A retórica, então, mesmo que sofista, passa a ter papel ainda mais crucial na história: Bacamarte justifica seus feitos por sua posição de autoridade científica, enquanto Porfírio faz uso de um discurso estimulante, includente e revolucionário, para recuperar e incitar os revoltosos confusos. Começa, então, a chamada Revolta dos Canjicas. Entretanto, apesar dos rebeldes saírem vitoriosos, Porfírio havia sentido "despertar em si a ambição do governo" tal como aprendido o poder da eloquência, e utiliza-se da sua posição de líder para unir-se ao médico alienista:

"A generosa revolução que ontem derrubou uma Câmara vilipendiada e corrupta, pediu em altos brados o arrasamento da Casa Verde; mas pode entrar no animo do governo eliminar a loucura? Não. E se o governo não a pode eliminar, está ao menos apto para discriminá-la, reconhecê-la? Também não; é matéria de ciência. Logo, em assunto tão melindroso, o governo não pode, não quer dispensar o concurso de Vossa Senhoria. O que lhe pede é que de certa maneira demos alguma satisfação ao povo. Unamo-nos, e o povo saberá obedecer." 

Dessa forma, a história expõe o relacionamento questionável entre o poder político e a ciência. Enquanto Costa Lima interpreta o personagem de Simão Bacamarte como crítica a uma ciência tosca e ineficaz, a história de Machado de Assis é acima de tudo uma crítica à retórica, aos paradoxos do raciocínio extremamente metódico e da fala eloquente. Interessantemente, o próprio Simão Bacamarte parece culminar suas conclusões científicas nessa exata mesma questão: sua loucura era, na verdade, o "perfeito equilíbrio das faculdades mentais", o que o leva a vítima da própria ciência - Bacamarte acaba por soltar todos os loucos, e internar-se a si mesmo. 

De certa forma, então, mesmo que de forma absurda e irônica, Simão Bacamarte acaba como um mártir da ciência. O alienista, se interpretado como um personagem moralmente aceitável apesar de seus extremismos, não seria um manipulador sorrateiro, e sim um manipulado ingênuo dentro de sua própria lógica. Afinal, a ciência não é culpada dos males que, em nome dela, são causados no rumo da história e das sociedades por interesses paralelos. E dessa forma, ao acabar preso enquanto os corruptos e desequilibrados vivem livres, a história poderia ser interpretada até mesmo como uma crítica não à ciência, mas à infeliz ingenuidade da dedicação científica quando hiperfocada, interesseira, e portanto cega. 

CONCLUSÃO

As relações entre psicanálise, literatura, política e ciência são inúmeras. Através da metodologia Freudiana de análise de sonho, pode-se refletir sobre uma visão interessante da interpretação de textos literários. E com o exemplo de O Alienista, de Machado de Assis, pôde-se observar o funcionamento de uma análise mais profunda e abstrata, dentro de temáticas parecidas com os estudos de Freud sobre loucura e sanidade. Dessa forma, revela-se uma interessante trama de ciência e poder político na história de Machado, cujo papel da retórica e o valor da comunicação verbal são novamente explorados.

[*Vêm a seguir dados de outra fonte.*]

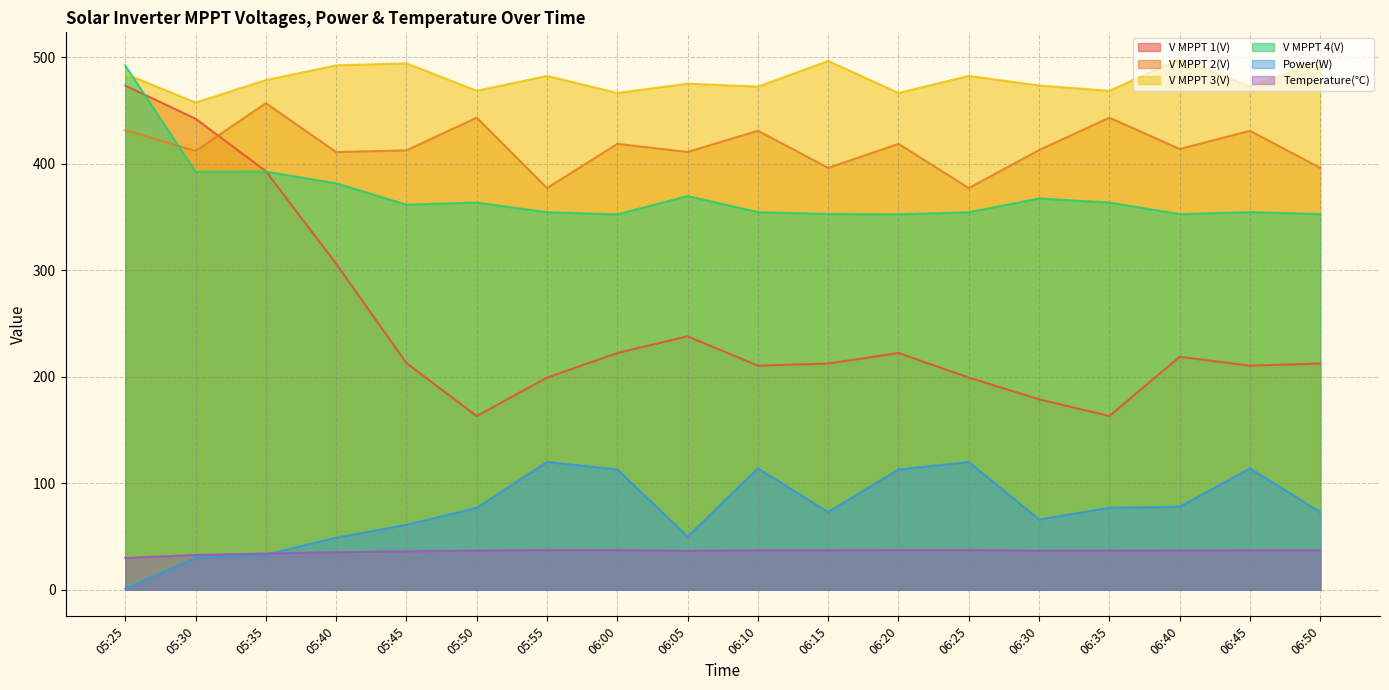

At how many categories does at least one series exceed 467?

15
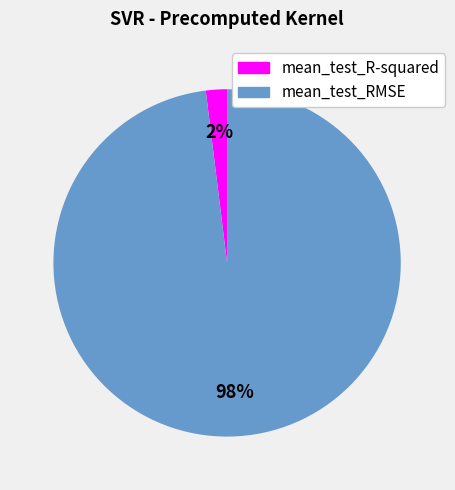

Does any single category account for the majority?

Yes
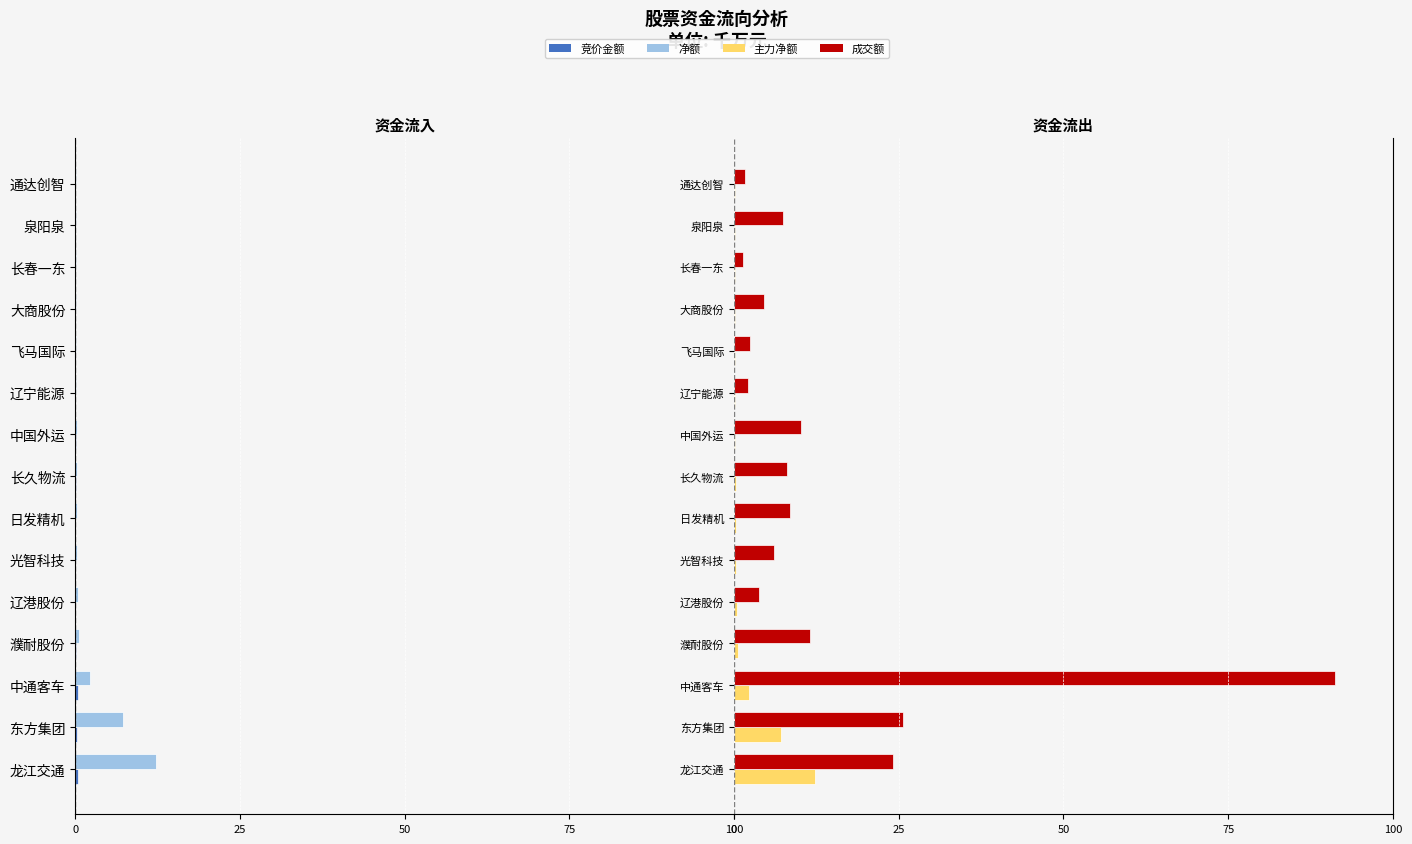

Which has a higher value, 东方集团 or 大商股份?

大商股份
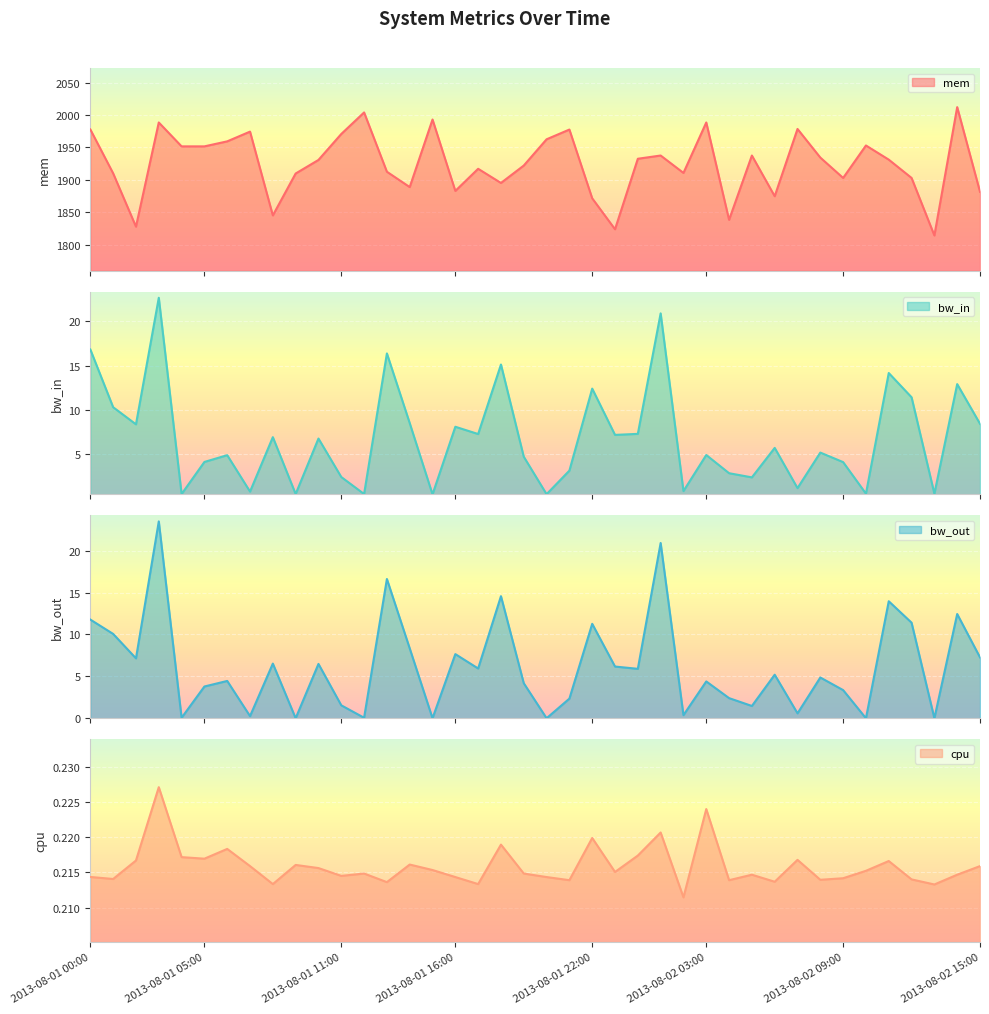

Reading left to right, extract all data points from this chart.

mem: 1977.6	1909.9	1827.7	1988.4	1951.5	1951.5	1959.3	1974.3	1845.0	1909.6	1930.6	1970.6	2003.9	1912.4	1888.7	1992.9	1882.8	1916.9	1895.1	1921.9	1962.4	1977.5	1871.4	1823.6	1932.4	1937.4	1910.6	1988.4	1838.2	1937.4	1874.6	1978.4	1934.2	1902.8	1952.9	1931.0	1902.8	1814.1	2012.0	1881.4
bw_in: 16.8	10.3	8.4	22.7	0.5	4.2	4.9	0.8	7.0	0.5	6.8	2.5	0.5	16.4	8.5	0.5	8.1	7.3	15.1	4.7	0.5	3.2	12.4	7.2	7.3	20.9	0.9	4.9	2.9	2.4	5.7	1.2	5.2	4.1	0.6	14.2	11.4	0.6	12.9	8.5
bw_out: 11.8	10.1	7.1	23.5	0.1	3.8	4.5	0.3	6.5	0.0	6.5	1.5	0.1	16.6	8.3	0.0	7.7	5.9	14.6	4.2	0.0	2.3	11.3	6.2	5.9	20.9	0.4	4.4	2.4	1.5	5.2	0.6	4.9	3.4	0.0	14.0	11.4	0.0	12.4	7.3
cpu: 0.2	0.2	0.2	0.2	0.2	0.2	0.2	0.2	0.2	0.2	0.2	0.2	0.2	0.2	0.2	0.2	0.2	0.2	0.2	0.2	0.2	0.2	0.2	0.2	0.2	0.2	0.2	0.2	0.2	0.2	0.2	0.2	0.2	0.2	0.2	0.2	0.2	0.2	0.2	0.2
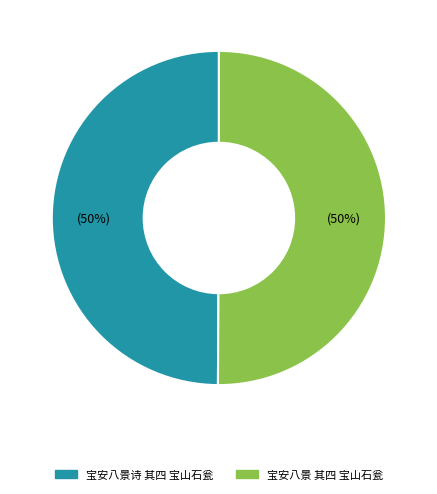

The 宝安八景 其四 宝山石瓮 slice represents 50% of the pie. True or false?

True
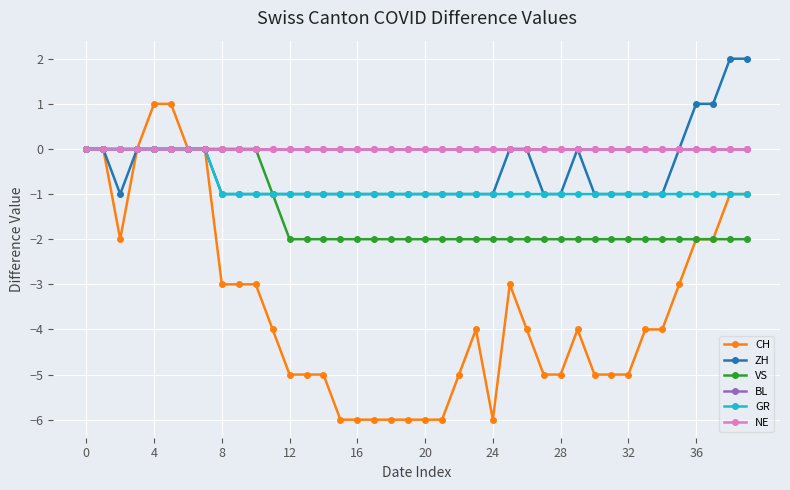

True or false: BL and CH intersect in this chart.

False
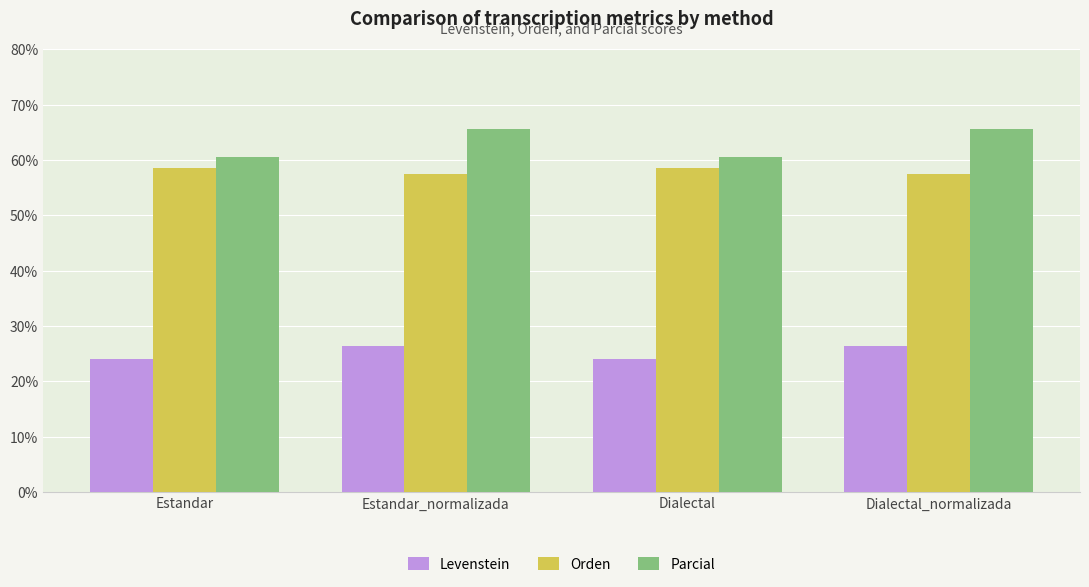

What is the label of the 4th bar from the left?

Dialectal_normalizada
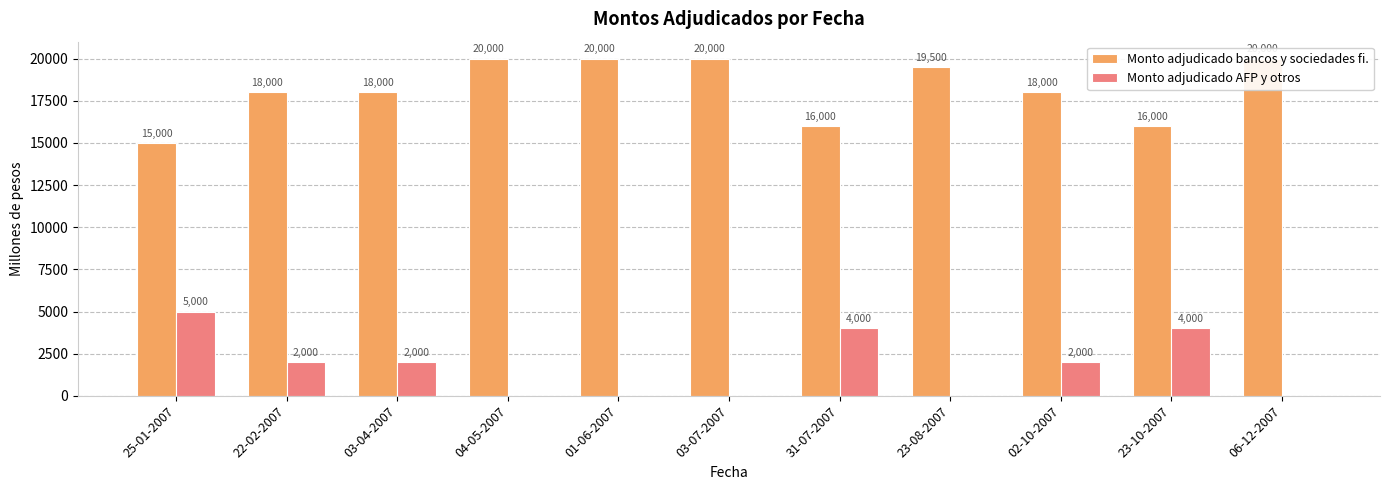

What is the sum of all Monto adjudicado AFP y otros values?

19000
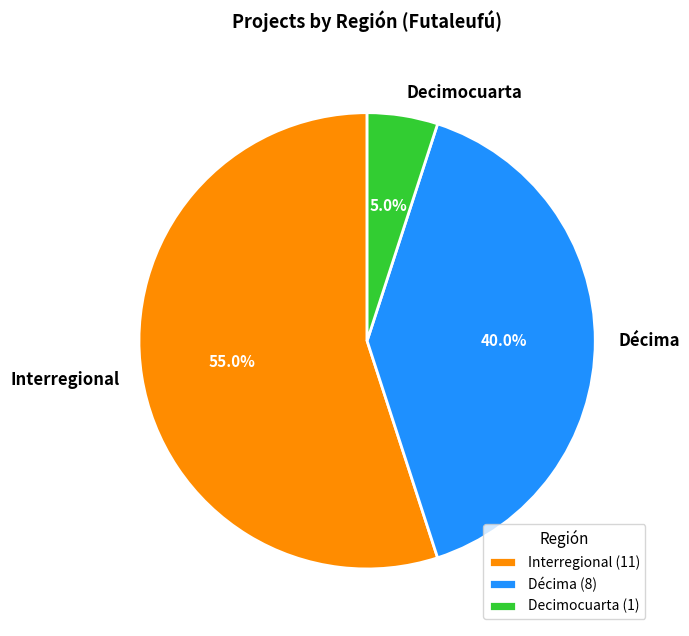

Does Décima account for over 50% of the chart?

No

Afinal, esse exato texto que aqui termina, tem também um possível paradoxo: utiliza-se da intepretação de textos de Freud e Machado de Assis, mas observa que toda interpretação profunda é questionável, múltipla e digna de discussão - seja na interpretação de sonhos e na psicanálise de Freud, nos conceitos embaçados de sanidade e loucura na obra de Machado de Assis, ou na própria narrativa literária como um todo. No final, a força motora por trás de todos esses temas, é o texto.